Since when can you use unallocated space for a paging file?


----------



## GaryLocke (Nov 17, 2011)

Yeah,deleting a partition dosen't mean that this partition is gone for good.Only the partition table is deleted and you can recover deleted partiion with partition recovery software.I had succeed to do so before.


----------



## lilhasselhoffer (Nov 17, 2011)

DanTheBanjoman said:


> Since when can you use unallocated space for a paging file?



It was my, perhaps incorrect understanding, that the OP wanted to make on large partition out of two.  I had assumed that, with the attempt to destroy then reallocate the extra partition, the OP might have formatted it into one drive as much as they might have had completely unallocated space.

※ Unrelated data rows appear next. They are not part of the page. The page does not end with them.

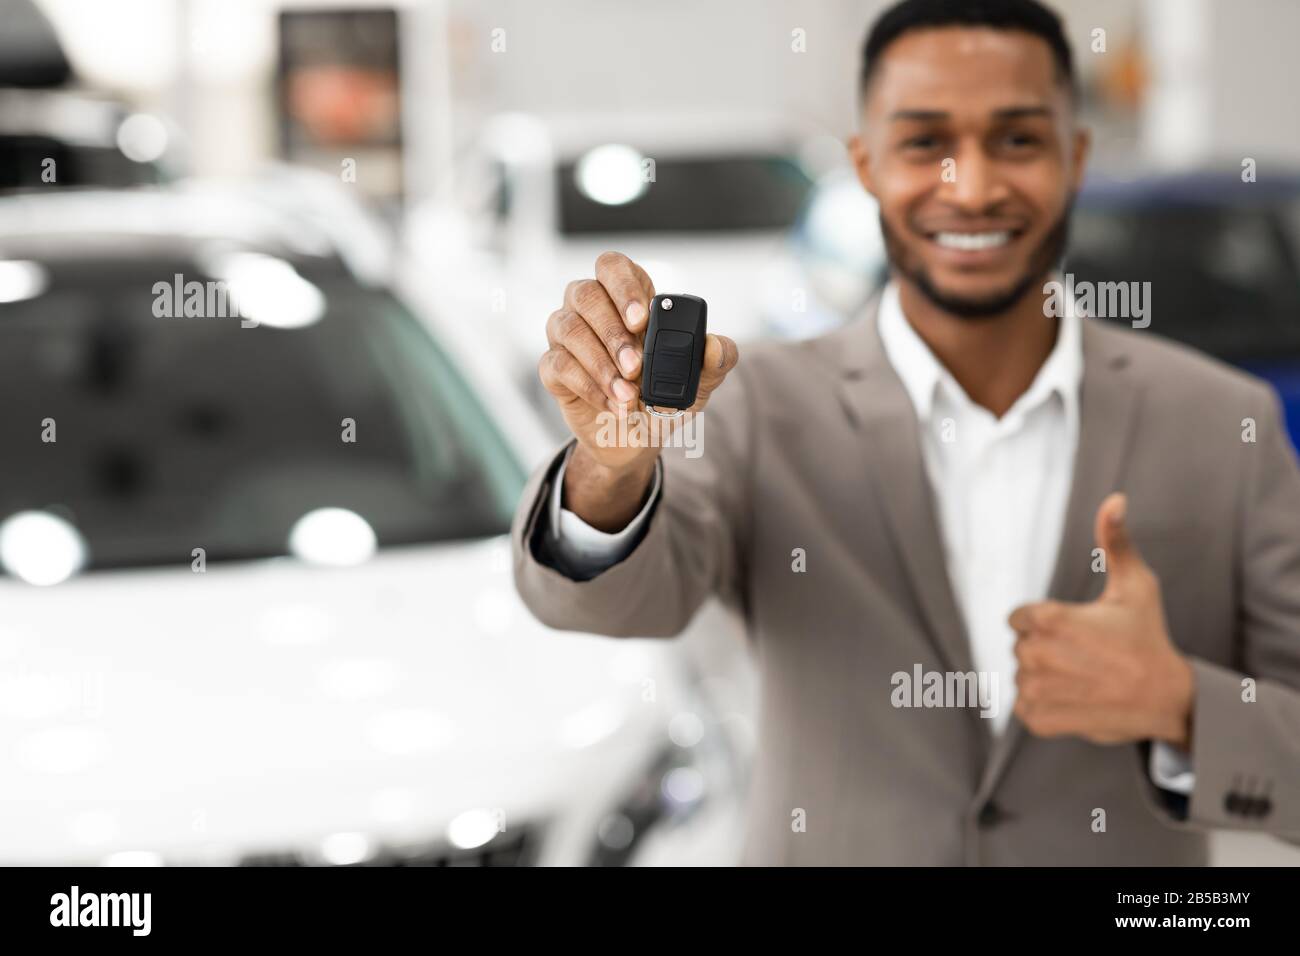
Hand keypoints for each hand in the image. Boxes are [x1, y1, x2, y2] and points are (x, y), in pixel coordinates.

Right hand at [537, 252, 738, 530]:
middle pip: (585, 293)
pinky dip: (589, 387)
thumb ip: (716, 361)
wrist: (637, 440)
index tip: (641, 320)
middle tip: (636, 367)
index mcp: (627, 297)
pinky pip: (558, 365)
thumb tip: (715, 347)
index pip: (613, 266)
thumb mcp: (699, 382)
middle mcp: (591, 308)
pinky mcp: (553, 367)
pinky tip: (613, 405)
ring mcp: (568, 335)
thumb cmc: (665, 398)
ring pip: (567, 327)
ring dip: (600, 363)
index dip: (623, 286)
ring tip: (628, 395)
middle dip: (612, 332)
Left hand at [1008, 493, 1194, 747]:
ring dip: (1046, 680)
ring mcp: (1036, 690)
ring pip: (1023, 678)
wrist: (1168, 699)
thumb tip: (1115, 498)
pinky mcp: (1039, 720)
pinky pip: (1024, 708)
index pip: (1019, 618)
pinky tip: (1076, 701)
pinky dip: (1045, 707)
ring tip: (1085, 679)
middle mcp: (1035, 654)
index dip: (1045, 623)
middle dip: (1047, 650)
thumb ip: (1115, 541)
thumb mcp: (1137, 585)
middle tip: (1088, 657)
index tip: (1077, 631)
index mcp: (1048, 619)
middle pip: (1021, 647)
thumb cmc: (1148, 637)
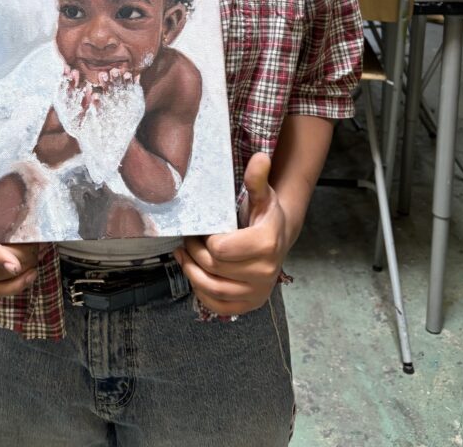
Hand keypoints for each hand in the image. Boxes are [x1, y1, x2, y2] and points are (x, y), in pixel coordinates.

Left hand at [174, 153, 286, 315]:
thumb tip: (260, 157)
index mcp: (266, 244)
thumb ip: (256, 178)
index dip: (206, 239)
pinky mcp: (249, 305)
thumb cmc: (263, 215)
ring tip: (186, 255)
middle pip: (212, 268)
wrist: (277, 240)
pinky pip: (217, 306)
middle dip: (194, 252)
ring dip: (191, 272)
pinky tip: (195, 274)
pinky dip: (200, 293)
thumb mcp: (261, 195)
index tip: (204, 229)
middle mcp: (265, 273)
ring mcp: (257, 292)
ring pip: (211, 289)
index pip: (220, 249)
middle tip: (190, 239)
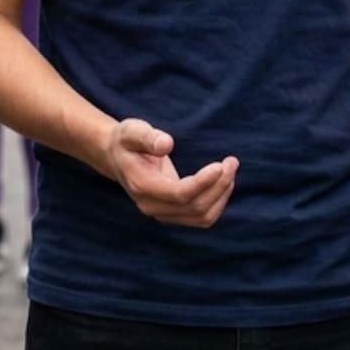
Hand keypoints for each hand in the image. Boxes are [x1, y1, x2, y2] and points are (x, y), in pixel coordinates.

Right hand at [105, 118, 238, 227]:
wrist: (117, 158)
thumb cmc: (127, 141)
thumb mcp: (132, 132)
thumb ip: (148, 137)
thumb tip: (167, 144)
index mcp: (142, 186)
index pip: (179, 194)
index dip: (203, 183)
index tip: (220, 165)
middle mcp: (152, 206)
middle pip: (194, 207)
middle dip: (218, 186)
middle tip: (232, 161)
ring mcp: (162, 213)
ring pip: (201, 217)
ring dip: (221, 195)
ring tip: (230, 169)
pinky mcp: (173, 213)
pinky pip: (201, 217)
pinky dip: (218, 202)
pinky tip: (223, 181)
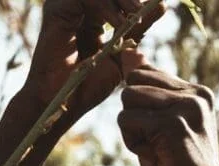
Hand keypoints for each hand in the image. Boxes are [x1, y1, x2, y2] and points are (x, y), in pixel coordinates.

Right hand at [22, 0, 163, 120]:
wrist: (64, 102)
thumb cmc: (88, 85)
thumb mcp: (122, 54)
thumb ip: (138, 30)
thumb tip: (161, 5)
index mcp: (94, 15)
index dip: (135, 1)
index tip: (158, 6)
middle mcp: (80, 7)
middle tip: (144, 9)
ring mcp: (67, 6)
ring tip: (135, 16)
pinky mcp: (57, 10)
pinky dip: (105, 6)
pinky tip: (118, 23)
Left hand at [118, 60, 218, 165]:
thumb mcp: (161, 123)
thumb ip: (147, 89)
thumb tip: (129, 52)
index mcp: (198, 91)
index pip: (143, 74)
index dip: (141, 107)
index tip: (163, 134)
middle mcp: (196, 94)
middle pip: (132, 83)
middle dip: (134, 115)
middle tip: (158, 143)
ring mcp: (186, 108)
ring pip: (127, 99)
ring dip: (133, 130)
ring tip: (159, 150)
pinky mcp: (173, 125)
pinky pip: (126, 120)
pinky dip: (133, 143)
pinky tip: (158, 157)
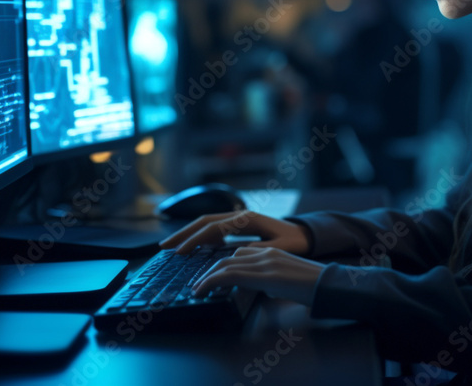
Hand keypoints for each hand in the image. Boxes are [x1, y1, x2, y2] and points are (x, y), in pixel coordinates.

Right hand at [158, 210, 312, 255]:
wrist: (307, 234)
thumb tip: (233, 256)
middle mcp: (240, 216)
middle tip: (164, 247)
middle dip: (183, 234)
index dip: (195, 241)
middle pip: (204, 221)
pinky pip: (215, 228)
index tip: (180, 253)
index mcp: (247, 219)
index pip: (213, 229)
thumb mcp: (278, 248)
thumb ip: (256, 250)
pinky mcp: (240, 225)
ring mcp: (239, 219)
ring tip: (173, 246)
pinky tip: (194, 247)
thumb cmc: (296, 242)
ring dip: (189, 233)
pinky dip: (201, 236)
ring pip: (208, 223)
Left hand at [190, 246, 323, 306]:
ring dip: (206, 277)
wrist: (331, 285)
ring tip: (196, 289)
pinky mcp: (264, 275)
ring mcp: (265, 262)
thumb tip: (262, 287)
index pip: (239, 253)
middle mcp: (266, 253)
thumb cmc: (314, 286)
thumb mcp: (288, 279)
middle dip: (208, 269)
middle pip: (228, 257)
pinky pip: (229, 275)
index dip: (221, 264)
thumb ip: (272, 278)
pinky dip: (211, 282)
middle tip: (196, 283)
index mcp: (272, 252)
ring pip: (225, 264)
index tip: (209, 276)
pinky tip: (202, 291)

Fearing this, I recommended the most cautious route.  Caution may not have been explicitly necessary, as such what I recommended was not correct.  On the other hand, I've dealt with people that have said one thing out of ignorance and meant another.  Unless you're in the room with the person, I've found that unnecessary caution is generally the best way to go.


----------



## qubit (Nov 17, 2011)

I can't believe you tried this without making a backup first. Playing around with partitioning tools is dangerous and you need to know what you're doing. Practice on a spare HD first in future.

You've had some good suggestions for data recovery here, but there's no guarantee you'll get it back, good luck. And make those backups next time.


----------



## scaminatrix (Nov 22, 2011)

No-one's mentioned Recuva? I've used it for this exact scenario many times. Well, I haven't deleted partitions; but windows has randomly said to me "this partition is not format. Format it now?" on a prefectly working HDD.

You can download the free version of Recuva from here. Recuva is made by the same guys that make CCleaner.

You have to activate and format the partition first, so it's usable, and therefore "readable". Just do a quick format on it and then run Recuva. Easy as that.


----------



## linoliveira (Nov 22, 2011)

One more program i find very useful is Handy Recovery. This thing can recover files from a Disk that you deleted partitions and done some very bad shit on it. I used this program many times for some friends and it never let me down yet :b


----------



## Jetster (Dec 2, 2011)

Anyone still use Spinrite6


----------



## scaminatrix (Dec 2, 2011)

Jetster said:


> Anyone still use Spinrite6



I use Spinrite, don't know what version number though. AFAIK it just sorts bad sectors, it doesn't recover deleted data but I could be wrong.


----------